British Museum: I am Ashurbanipal, king of the world, king of Assyria.
A review by Klara Hegedus.
This exhibition highlights Ashurbanipal, who became King of Assyria, the largest empire in the world, in 669 BCE.
The themes of his reign are familiar. A fatal feud with a brother, espionage, war, fine artefacts and eventual collapse. It is also familiar as it left primary sources, details of scholarship, information flow and details of trade.
A Curator’s Commentary, lasting approximately 45 minutes, which discusses the content of the exhibition is available on iTunes for £2.99. There is also a detailed and comprehensive exhibition book [Editor’s Note: there are also Ashurbanipal socks, which I want for Christmas!]. This piece concentrates on the exhibition itself.
Museums need to make their content accessible and interesting to the modern visitor. They need to attract visitors and get them to return.
This exhibition is held in a spacious area within the Sainsbury Wing of the British Museum. There is plenty of space for large crowds and it is accessible to people with limited mobility.
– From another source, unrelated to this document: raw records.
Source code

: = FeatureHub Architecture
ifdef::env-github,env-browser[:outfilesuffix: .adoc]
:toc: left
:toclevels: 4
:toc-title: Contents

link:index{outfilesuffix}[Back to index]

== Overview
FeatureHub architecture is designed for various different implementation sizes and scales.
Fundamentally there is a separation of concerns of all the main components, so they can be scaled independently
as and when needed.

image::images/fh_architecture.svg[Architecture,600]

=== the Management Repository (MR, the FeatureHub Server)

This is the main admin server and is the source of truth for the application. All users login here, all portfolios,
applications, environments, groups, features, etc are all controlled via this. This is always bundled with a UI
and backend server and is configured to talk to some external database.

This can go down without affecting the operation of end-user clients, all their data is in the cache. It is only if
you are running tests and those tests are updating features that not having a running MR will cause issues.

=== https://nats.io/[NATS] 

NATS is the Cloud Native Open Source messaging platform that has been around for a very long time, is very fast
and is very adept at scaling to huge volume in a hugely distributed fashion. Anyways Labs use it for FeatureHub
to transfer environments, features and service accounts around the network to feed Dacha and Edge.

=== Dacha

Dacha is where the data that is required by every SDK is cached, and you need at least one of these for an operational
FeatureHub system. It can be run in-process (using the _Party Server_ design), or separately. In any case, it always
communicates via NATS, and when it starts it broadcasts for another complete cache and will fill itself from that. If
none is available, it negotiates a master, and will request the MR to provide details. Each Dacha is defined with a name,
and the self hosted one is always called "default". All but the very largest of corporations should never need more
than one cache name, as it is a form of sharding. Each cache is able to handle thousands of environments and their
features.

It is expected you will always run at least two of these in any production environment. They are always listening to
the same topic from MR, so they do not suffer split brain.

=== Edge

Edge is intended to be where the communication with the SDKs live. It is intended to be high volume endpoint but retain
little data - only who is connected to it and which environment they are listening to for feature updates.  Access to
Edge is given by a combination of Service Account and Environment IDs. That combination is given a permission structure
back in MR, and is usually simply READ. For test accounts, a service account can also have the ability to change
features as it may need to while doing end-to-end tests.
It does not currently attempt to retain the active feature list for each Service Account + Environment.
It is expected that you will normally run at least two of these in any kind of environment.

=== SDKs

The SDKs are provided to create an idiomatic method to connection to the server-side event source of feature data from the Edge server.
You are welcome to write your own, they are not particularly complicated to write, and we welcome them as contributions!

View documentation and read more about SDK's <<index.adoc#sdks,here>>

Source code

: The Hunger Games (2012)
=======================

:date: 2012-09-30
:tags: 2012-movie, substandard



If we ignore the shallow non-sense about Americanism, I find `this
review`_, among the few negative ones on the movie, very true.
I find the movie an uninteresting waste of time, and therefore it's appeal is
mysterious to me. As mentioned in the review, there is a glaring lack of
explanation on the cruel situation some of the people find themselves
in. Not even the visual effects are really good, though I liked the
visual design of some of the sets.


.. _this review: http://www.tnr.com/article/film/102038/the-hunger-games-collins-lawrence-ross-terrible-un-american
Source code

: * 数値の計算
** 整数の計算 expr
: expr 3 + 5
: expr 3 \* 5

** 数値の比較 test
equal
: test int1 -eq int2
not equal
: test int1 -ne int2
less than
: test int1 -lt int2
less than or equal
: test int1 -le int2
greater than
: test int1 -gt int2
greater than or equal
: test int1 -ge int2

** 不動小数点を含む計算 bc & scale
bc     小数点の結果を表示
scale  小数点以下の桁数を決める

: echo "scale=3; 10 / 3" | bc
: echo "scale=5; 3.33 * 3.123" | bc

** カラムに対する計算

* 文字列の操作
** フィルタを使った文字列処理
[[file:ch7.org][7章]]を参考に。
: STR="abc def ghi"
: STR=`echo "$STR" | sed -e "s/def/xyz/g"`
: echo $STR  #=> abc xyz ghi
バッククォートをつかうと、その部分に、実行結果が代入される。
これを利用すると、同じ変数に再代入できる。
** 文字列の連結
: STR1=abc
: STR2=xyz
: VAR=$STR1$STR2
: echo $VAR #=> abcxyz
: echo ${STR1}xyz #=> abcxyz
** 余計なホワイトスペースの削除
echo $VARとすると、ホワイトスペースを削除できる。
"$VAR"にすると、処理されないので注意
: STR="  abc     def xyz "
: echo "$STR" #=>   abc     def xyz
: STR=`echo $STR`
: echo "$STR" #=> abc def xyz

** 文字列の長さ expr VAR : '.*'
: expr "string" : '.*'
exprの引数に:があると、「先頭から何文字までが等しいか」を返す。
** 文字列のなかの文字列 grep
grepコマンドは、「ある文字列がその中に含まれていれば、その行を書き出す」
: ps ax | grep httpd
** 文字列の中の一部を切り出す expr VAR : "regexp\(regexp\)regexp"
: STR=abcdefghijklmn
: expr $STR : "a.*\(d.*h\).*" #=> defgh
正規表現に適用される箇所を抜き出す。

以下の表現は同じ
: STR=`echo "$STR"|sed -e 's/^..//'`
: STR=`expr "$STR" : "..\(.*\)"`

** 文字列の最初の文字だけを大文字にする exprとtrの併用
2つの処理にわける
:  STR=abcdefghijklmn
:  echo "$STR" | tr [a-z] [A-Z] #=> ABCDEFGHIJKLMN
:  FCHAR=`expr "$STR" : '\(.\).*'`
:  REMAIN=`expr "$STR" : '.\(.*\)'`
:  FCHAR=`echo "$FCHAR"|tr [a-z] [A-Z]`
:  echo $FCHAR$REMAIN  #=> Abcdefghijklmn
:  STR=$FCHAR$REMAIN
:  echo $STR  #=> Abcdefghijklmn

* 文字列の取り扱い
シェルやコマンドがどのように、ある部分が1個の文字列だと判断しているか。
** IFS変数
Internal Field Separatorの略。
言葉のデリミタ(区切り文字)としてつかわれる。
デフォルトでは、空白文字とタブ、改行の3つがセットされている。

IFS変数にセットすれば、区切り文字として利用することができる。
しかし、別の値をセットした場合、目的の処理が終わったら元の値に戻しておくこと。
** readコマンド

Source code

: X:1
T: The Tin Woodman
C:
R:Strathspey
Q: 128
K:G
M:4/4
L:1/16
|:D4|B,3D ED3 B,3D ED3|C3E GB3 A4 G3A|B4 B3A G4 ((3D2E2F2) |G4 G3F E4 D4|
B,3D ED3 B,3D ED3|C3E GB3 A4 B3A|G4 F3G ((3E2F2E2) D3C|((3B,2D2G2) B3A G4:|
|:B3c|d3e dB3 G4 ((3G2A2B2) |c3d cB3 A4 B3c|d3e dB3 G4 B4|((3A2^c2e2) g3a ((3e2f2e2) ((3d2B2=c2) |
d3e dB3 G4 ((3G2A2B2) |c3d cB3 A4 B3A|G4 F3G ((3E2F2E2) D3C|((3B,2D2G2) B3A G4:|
The room has high ceilings and these allow plenty of space for the very large friezes that show stories of battles and campaigns, much in the style of the columns of Marcus Aurelius and Trajan. The carving is incredibly detailed and crisp. Details can be seen of the fabric of costumes, the muscles of men and animals and the fish in the rivers depicted in many of them. There is room to step back and take in the full extent of what is being looked at. In some areas there are benches so that people can sit and reflect.
The curation has included evidence of Ashurbanipal seeing himself as a scholar. His depictions on friezes show him with a stylus in his belt. Learning was important to him and one of the displays cites a letter he wrote extolling his own skills in this area. Clay tablets are included, which the exhibition states are in the king’s own writing, in Cuneiform.
There is an astounding display, almost floor to ceiling, showing clay tablets of contemporary writing. Ashurbanipal inherited a very large library and built it up further himself, with both reference books and epics such as that of Gilgamesh.
The exhibition uses projectors, which project colour onto the now plain tablets and give us an idea of what they originally looked like. This makes them seem real and more understandable. It is also attractive.
The most impressive exhibit is a huge frieze of the battle of Til-Tuba. This depicts, in incredible detail, the events of a war, the deaths that ensued and the terrible retribution inflicted by the victors. To allow enhanced understanding, surtitles of what is happening are displayed sequentially. When enough time has elapsed for the viewer to read them, the relevant carvings are “filled” with projected white light which highlights exactly where they are. There is also a soundtrack of appropriate sounds to meet each one. People were watching and then kept glancing up to see if the new surtitles were displayed yet. The exhibition manages to get across a sense of excitement to the viewer – the effect is almost like watching a film.
A large part of the exhibition consists of culture and trade information and this is accompanied by evocative, gentle music. Whilst helpful, the music is not crucial and a person with a hearing impairment would not lose vital information.
When Ashurbanipal died in around 631 BCE, the empire soon collapsed. Possibly, there were insufficient infrastructure and communications to make it governable when it grew beyond a certain point. There is silent video of dust-clouds, maybe from collapsed buildings, or maybe it is smoke from sacked towns, but this adds a further sensory detail and evokes the collapse of the empire.
As the visitor leaves, they walk through a separate corridor, where a video shows the damage that Daesh did to the site during recent years. After that, we see interviews of some of the current archaeologists, all female (in the video I saw) who are bravely and actively seeking to restore the site and museum that have been lost. They inspired and gave a sense of hope.
The final exhibit shows the work being done to piece together the fragments of tablets which still require work. The visitor is even encouraged to learn Cuneiform and take part in the next stage of archaeological development.
The exhibition was fascinating, relevant, surprising and inspiring. I thoroughly recommend it!
Klara Hegedus is a student on the Open University MA in Classical Studies.